Após passar por essas situações, segundo relatório do serviço social do hospital, enviado à 4a Promotoria de Justiça da Comarca de São José, a adolescente começou a manifestar “sintomas de descontrole”, entre eles “trancar-se no banheiro, recusa alimentar e falas de suicídio”. O laudo diz que os atendimentos psicológicos foram intensificados.
De acordo com laudo da assistente social do MP, Tamara Alexandra Arias Schutel, a adolescente expressou seu sofrimento causado pelo “genitor registral” que se aliou à organização antiaborto para impedir seu direito de realizar a interrupção legal da gravidez. Ainda segundo o laudo, em mensagens trocadas com o pai, a garota afirma categoricamente que a gestação é fruto de estupro e que não quer levar a gravidez a termo. O pai, no entanto, “ignora o sofrimento da filha e critica sua atitude através de falas que demonstram nova violência psicológica”, aponta o laudo.
O documento afirma ainda que houve “momentos de assédio e intimidação” pela organização, que “fez contato com o pai e o suspeito do estupro, causando consequências físicas e emocionais à garota”. A vítima “relata sua tristeza e angústia diante da interferência da organização, pois afirma que já estava tudo definido com o processo de aborto legal, até que eles fizeram contato com o seu pai registral e com o suposto abusador para que o procedimento não fosse realizado”.
“É inequívoco o desejo da adolescente em interromper a gestação, bem como possui o suporte e apoio da genitora. Porém, vem sofrendo sérias consequências físicas e emocionais devido à interferência da Rede Nacional em defesa da vida e da Família, bem como do genitor registral”, diz o laudo.
Em ofício enviado ao MP, a assistente social do Hospital, Salete Laurici Marques Dias, ao mencionar a atuação do hospital diante da perseguição pela Rede, revela que a unidade hospitalar já havia enfrentado “ação semelhante, em caso anteriormente atendido”.
A reportagem tentou contato com os advogados do pai da menina, que informaram que ele não iria se pronunciar.

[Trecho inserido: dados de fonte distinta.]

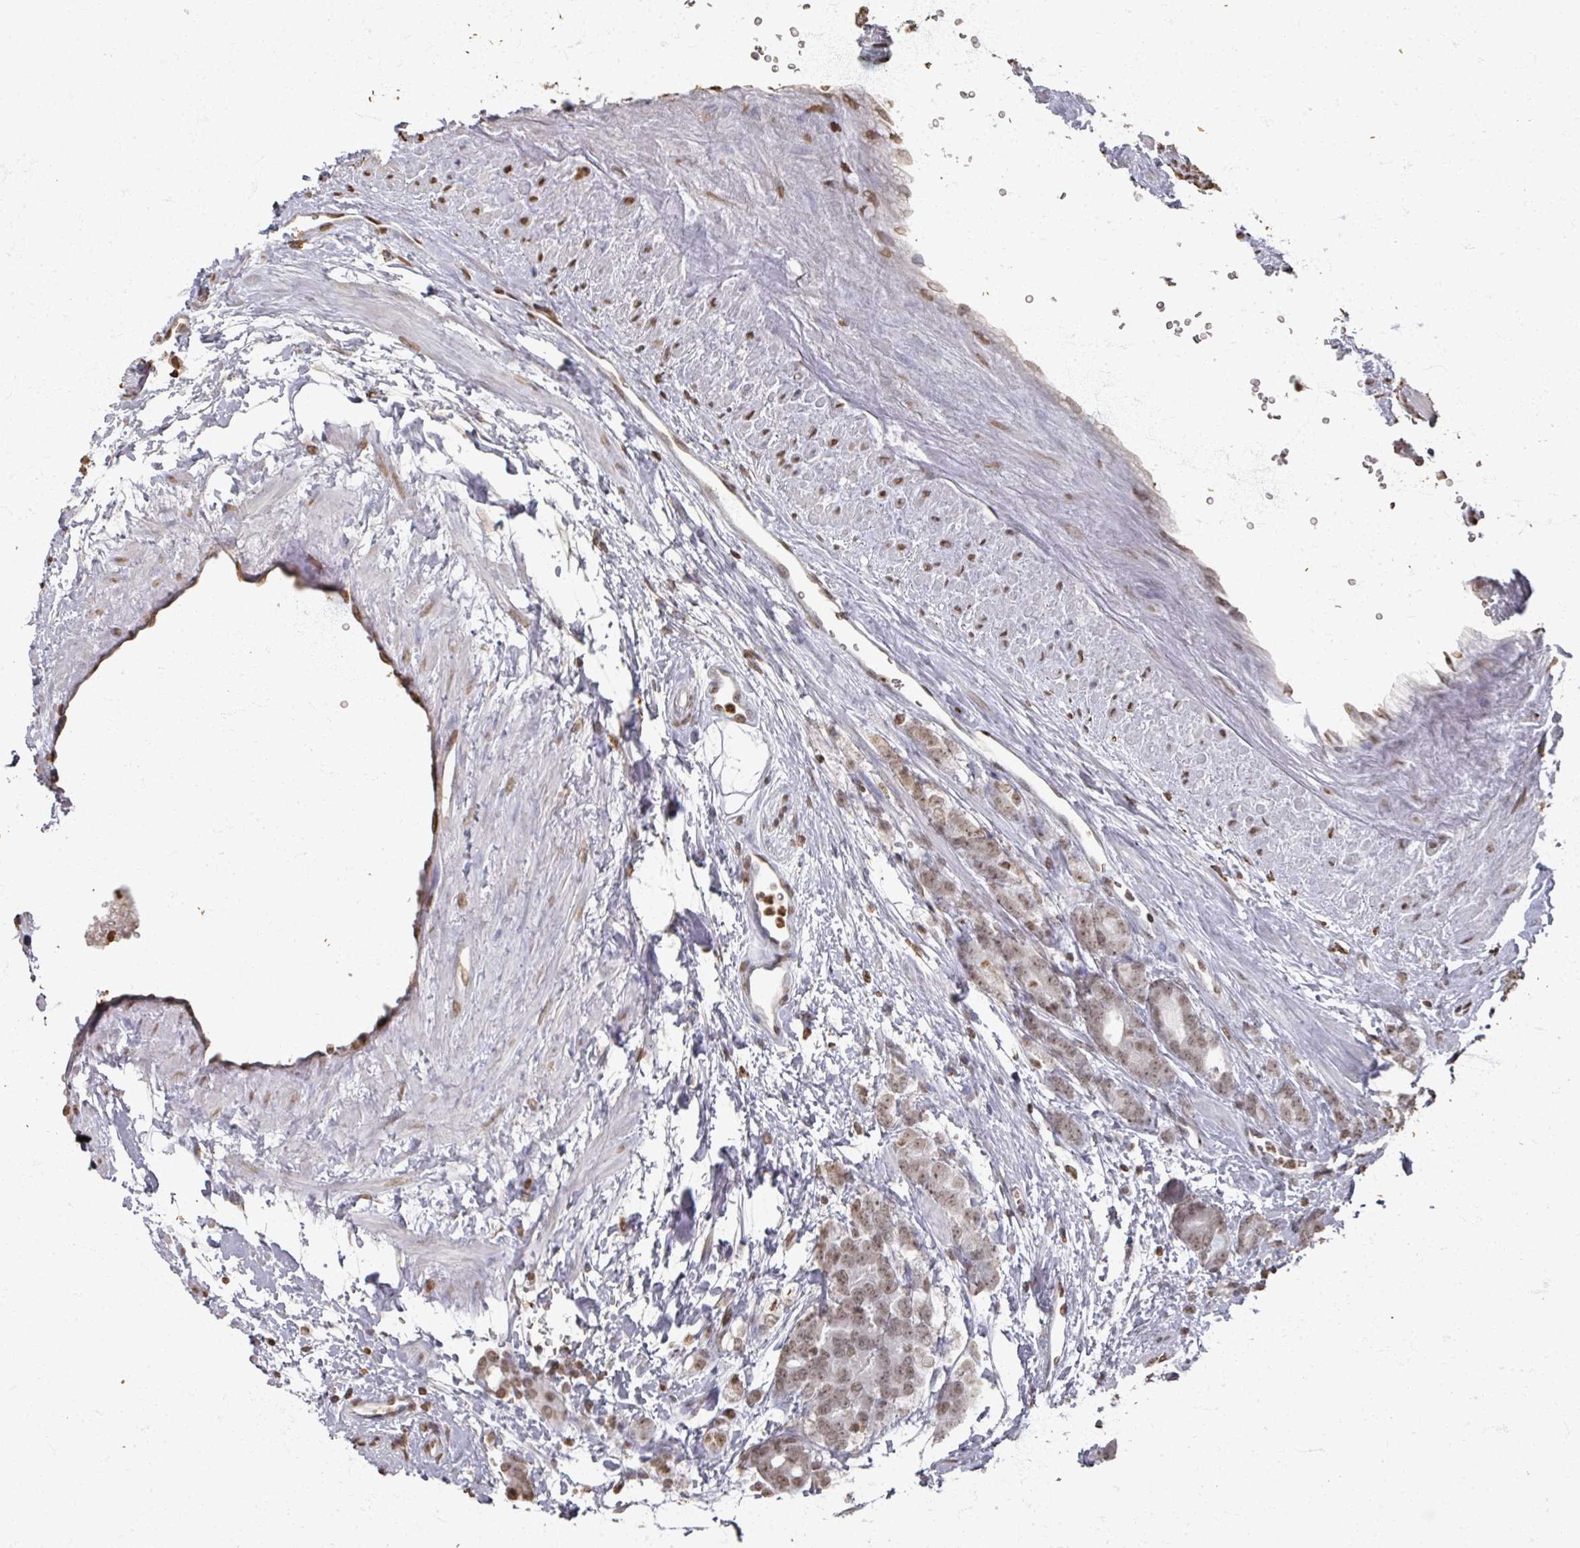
{"staining": {"intensity": "weak", "quantity": ">75%", "location": "nuclear"}, "tissue": "prostate cancer", "cell_type": "Tumor cells", "image_type": "cancer", "snomed": [{"axis": "morphology", "description": "Adenocarcinoma, High grade"}, {"axis": "topography", "description": "Prostate"}], "caption": "Weak nuclear staining is present in about >75% of tumor cells in prostate cancer. (DAB (3,3'-diaminobenzidine) IHC, brown staining for protein, blue staining for nuclei).", "gene": "DCUN1D5", "patient": {"sex": "male", "age": 62}}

A Rede Nacional em Defesa da Vida e da Família e o padre Pedro Paulo Alexandre não deram retorno até a publicação.
O padre Almir José, que administra a Casa de Apoio de São José, negou que o vazamento dos dados da paciente tenha acontecido na instituição. Disse que nem ele, nem qualquer outro funcionário do local sabia o motivo da internação da menina e que não tem proximidade com o padre Pedro Paulo Alexandre ou membros da Rede Nacional em Defesa da Vida e da Família. “Oferecemos pernoite e não interferimos na questão de tratamento e diagnóstico”, afirmou. Perguntado sobre ações para prevenir que outras mulheres na mesma situação sejam assediadas no espaço de acolhimento, o padre informou que “a casa é da igreja católica e, nessa questão específica do aborto, nós seguimos o que a igreja orienta. Nós não podemos fazer nada a favor. Se fosse dito para gente que seria esse caso específico, a gente teria dito para procurar uma outra instituição mais apropriada”.
O TJSC informou por nota que “não vai se manifestar por se tratar de um processo judicial que tramita em segredo de justiça (envolve menor de idade e se trata de crime de violência sexual) e porque também não emite comentário sobre as decisões dos magistrados”.
Sobre a atuação do Hospital Regional de São José, a Secretaria de Estado da Saúde afirmou que não vai se manifestar porque “o fato em questão está sob regime de segredo de justiça”.